Why would I write all this? If it were not for the hoarding of a star hotel in Hyderabad showing a fork dug into a football offering soccer-dinners( or whatever they are called), I would have not written all this. Not only this one hoarding but every other shop/business you see has something related to football. From T-shirts to TVs, nothing is left out without a trace of soccer in it.
And the immediate question that comes to any mind - Are businesses trying to capture the craze of the people? Or are these guys the ones who are inducing this craze.
Reminds of something I heard about "Rose Days" and "Daffodil days" being popularized by greeting-card publishing companies trying to boost their business.
I guess by the next world cup, we will have chicken footballs like the drumsticks, to savor, while watching the so-called favorite team sweating out in a penalty shoot-out( er, what’s a penalty shoot-out! ). :)
Till then, peace.
3 comments:
that's the magic baby!! no other sport in history has over 200 national teams . . . . . except maybe the bloodsport called war :)
and about whether businesses are exploiting the craze and making money, looks to me like this is a win-win situation. apparently, a tv brand in england is selling a tv every fifteen seconds!!
it's a good parallel that you have drawn between this and the innumerable 'special days' out there. but for some reason [which i don't have the patience to explore and explain now :)], i feel that the case isn't the same. the parameters look exactly the same on the surface, but there's something missing here. why don't you take a stance and we'll see if we can re-stress-test the comments section :D
-w
Its obvious. If I were an MBA, I would find out whats the 'in-thing' now and model my marketing in that direction to get the customer's attention.
But for businesses like the greeting cards, there's nothing called an 'in-thing' except for the Valentine's day and 3-4 other days in the whole year. What would they do? Simple. Create the in-things themselves and popularize them. And I guess they were successful in doing so, otherwise, how would the bollywood hero end up with Rani Mukherjee, if not for the famous band-on-the-"friendship day" thing.

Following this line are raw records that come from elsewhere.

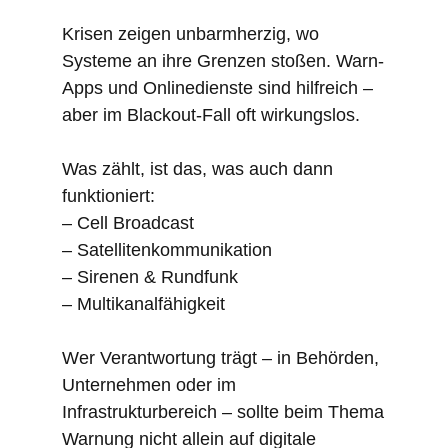
Krisen zeigen unbarmherzig, wo
Systeme an ihre Grenzen stoßen. Warn-
Apps und Onlinedienste sind hilfreich –
aber im Blackout-Fall oft wirkungslos.
Was zählt, ist das, was auch dann
funktioniert:
– Cell Broadcast
– Satellitenkommunikation
– Sirenen & Rundfunk
– Multikanalfähigkeit
Wer Verantwortung trägt – in Behörden,
Unternehmen oder im
Infrastrukturbereich – sollte beim Thema
Warnung nicht allein auf digitale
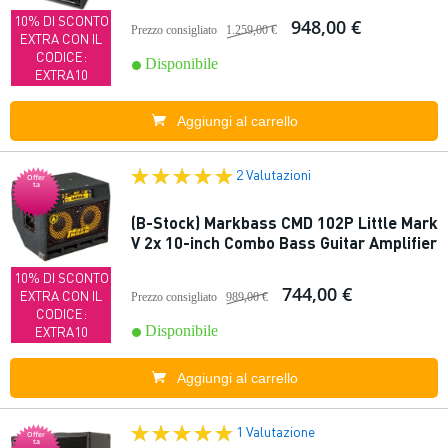
10% DI SCONTO
948,00 €
Prezzo consigliato
1.259,00 €
EXTRA CON IL
CODICE:
Disponibile
EXTRA10
Aggiungi al carrello
2 Valutazioni
Offer
ta
(B-Stock) Markbass CMD 102P Little Mark
V 2x 10-inch Combo Bass Guitar Amplifier
10% DI SCONTO
744,00 €
EXTRA CON IL
Prezzo consigliato
989,00 €
CODICE:
Disponibile
EXTRA10
Aggiungi al carrello
1 Valutazione
Offer
ta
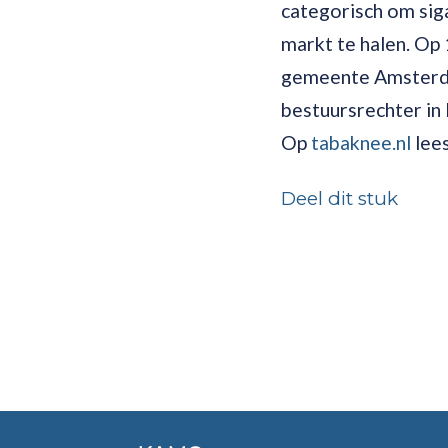
categorisch om sig
markt te halen. Op
gemeente Amsterda
bestuursrechter in
Op
tabaknee.nl
lees
Deel dit stuk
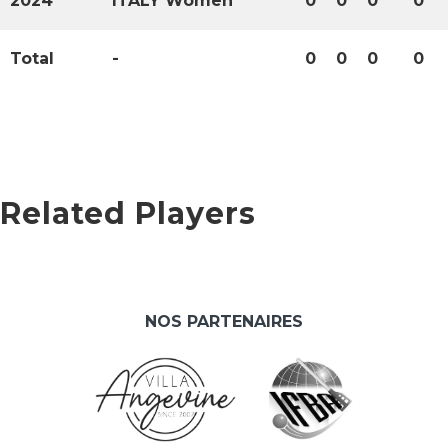
2024
ITALY Women
0
0
0
0
Total
-
0
0
0
0
Related Players
NOS PARTENAIRES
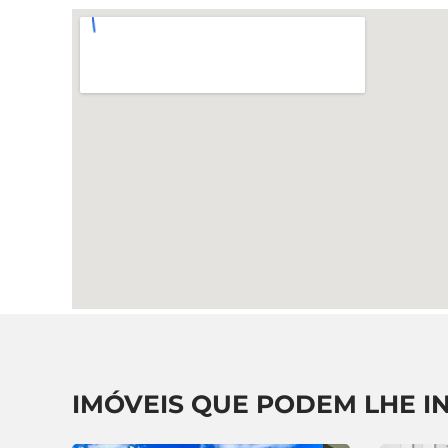
IMÓVEIS QUE PODEM LHE I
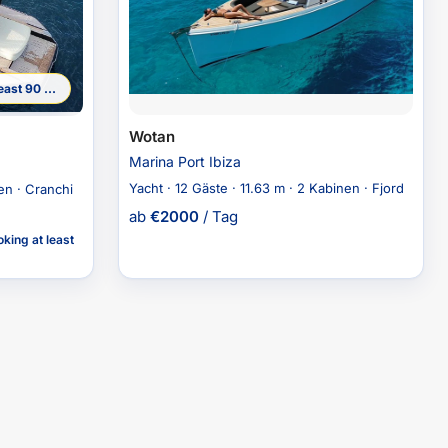
5% Rabatt when booking at least 90 Tage ahead
Wotan
Marina Port Ibiza
Yacht · 12 Gäste · 11.63 m · 2 Kabinen · Fjord
en · Cranchi
ab
€
2000
/ Tag
king at least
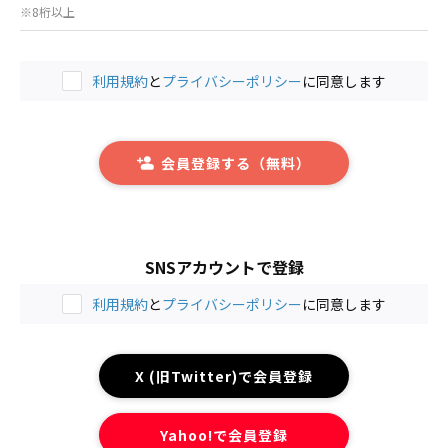
※8桁以上
利用規約
と
プライバシーポリシー
に同意します
会員登録する（無料）
SNSアカウントで登録
利用規約
と
プライバシーポリシー
に同意します
X (旧Twitter)で会員登録
Yahoo!で会員登録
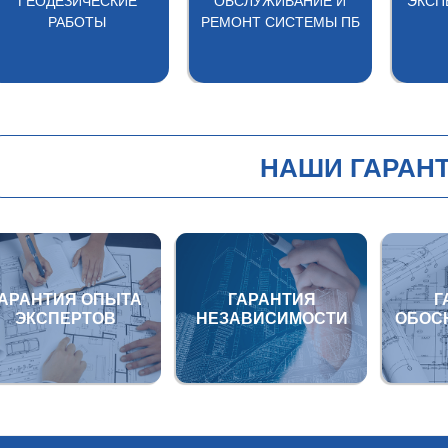
ГЕОДЕЗИЧЕСКИЕ
ОБСЛУЖИВАНИЕ И
ЭКСПЕ
РАБОТЫ
РЕМОНТ СИСТЕМЫ ПБ
НАШИ ГАРАН
ГАРАНТИЯ ОПЫТА
ГАРАНТИЯ
Г
ЭКСПЕРТОВ
НЕЗАВИСИМОСТИ
ОБОС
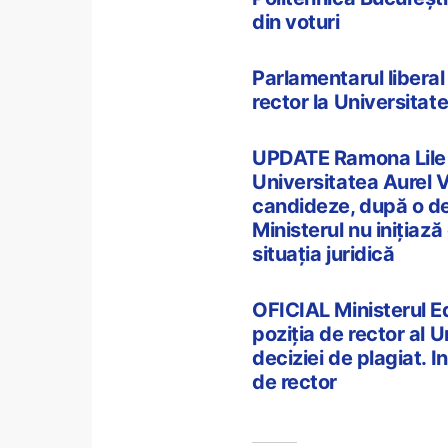
din voturi
Parlamentarul liberal
rector la Universitat
UPDATE Ramona Lile a
Universitatea Aurel V
candideze, după o dec
Ministerul nu inițiază
situația juridică
OFICIAL Ministerul Ed
poziția de rector al U
deciziei de plagiat. I
de rector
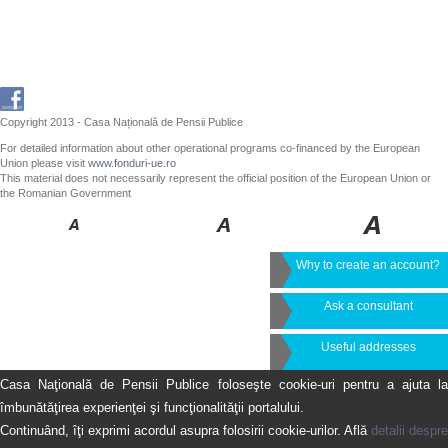
Copyright 2013 - Casa Națională de Pensii Publice
For detailed information about other operational programs co-financed by the European
Union please visit
www.fonduri-ue.ro
This material does not necessarily represent the official position of the European Union or
the Romanian Government
Why to create an account?
Ask a consultant
Useful addresses
Casa Naţională de Pensii Publice foloseşte cookie-uri pentru a ajuta la
îmbunătăţirea experienţei şi funcţionalităţii portalului.
Continuând, îţi exprimi acordul asupra folosirii cookie-urilor. Află
detalii despre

Its well and good until something called the "Dont put all your eggs in one omelette day" comes into picture and we have to distribute greetings on this fateful day !! ha ha.
PS : The Dont put all your eggs thing is real. Its on July 8th. :))
PPS : We may either end up discussing obvious marketing-mantras or give the world a new marketing idea !! :D
me bad at marketing. so i have nothing to say this time.